The news means that Birimian could soon see gold revenues flowing assuming its project partner (Société des Mines de Morila) begins producing gold from its tenements at the Massigui gold project.

Meanwhile, elsewhere in Mali, Birimian is gradually making progress at its flagship Goulamina lithium project. The explorer received a developmental boost from Goulamina earlier this week after discovering two geochemical anomalies.

Livetiles (ASX: LVT)

One of Australia’s best and brightest tech companies announced an all-share acquisition of Hyperfish (one of Microsoft’s biggest working partners) this week for around $3.7 million.

Hyperfish and its artificial intelligence catalogue of products will be assimilated into LiveTiles broader product package that keeps on growing and becoming more effective with each passing month.

The duo is expected to drive continued growth for the Hyperfish business unit and thereby create multiple synergies for LiveTiles as the parent company. It’s a deal that will take Hyperfish “to the next level,” according to Hyperfish co-founder Brian Cook.

Upon completion of their intended integration, LiveTiles and Hyperfish will service a customer base of over 500 organisations and are already licking their lips at the raft of early cross-selling opportunities that can be offered to existing customers.

West Wits Mining (ASX: WWI)

Another small cap company that caught my eye this week was West Wits which took a big step towards joining the ranks of the junior gold producers after the South African mining regulator accepted its mining rights application for the Witwatersrand Basin Project (WBP).

West Wits has plans to become the only ASX-listed conglomerate gold producer with operations in both the Pilbara and Witwatersrand Basin – the world’s biggest gold deposit.

The regulator said that a final decision will be reached for the mining right within 300 days.

“The Board’s strategic intent to transform WWI into a junior miner with successful operations in the Witwatersrand Basin and Pilbara region is now well underway,” the company announced.

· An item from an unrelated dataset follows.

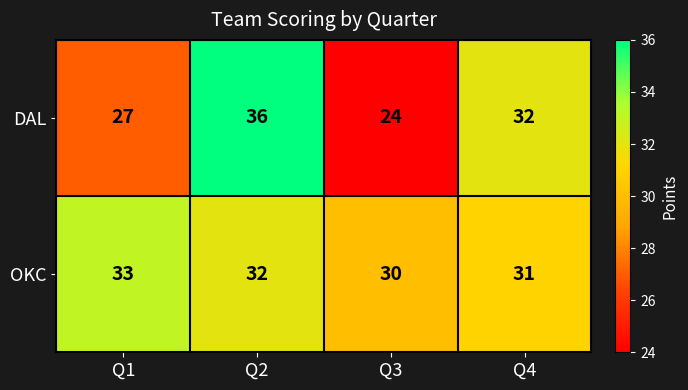

What is the total value across all series at Q1?

60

At the same time as it is getting mining approval in place for several sites in South Africa, West Wits is also looking to use its expertise in mining conglomerate gold in Australia, at its Tambina and Mt Cecelia projects.

The week ahead

The main economic data releases in Australia next week are home prices, building approvals and business investment.

The US starts the week with the Memorial Day public holiday but follows that with a deluge of important data, covering economic growth, employment and the US Federal Reserve’s preferred measure of inflation.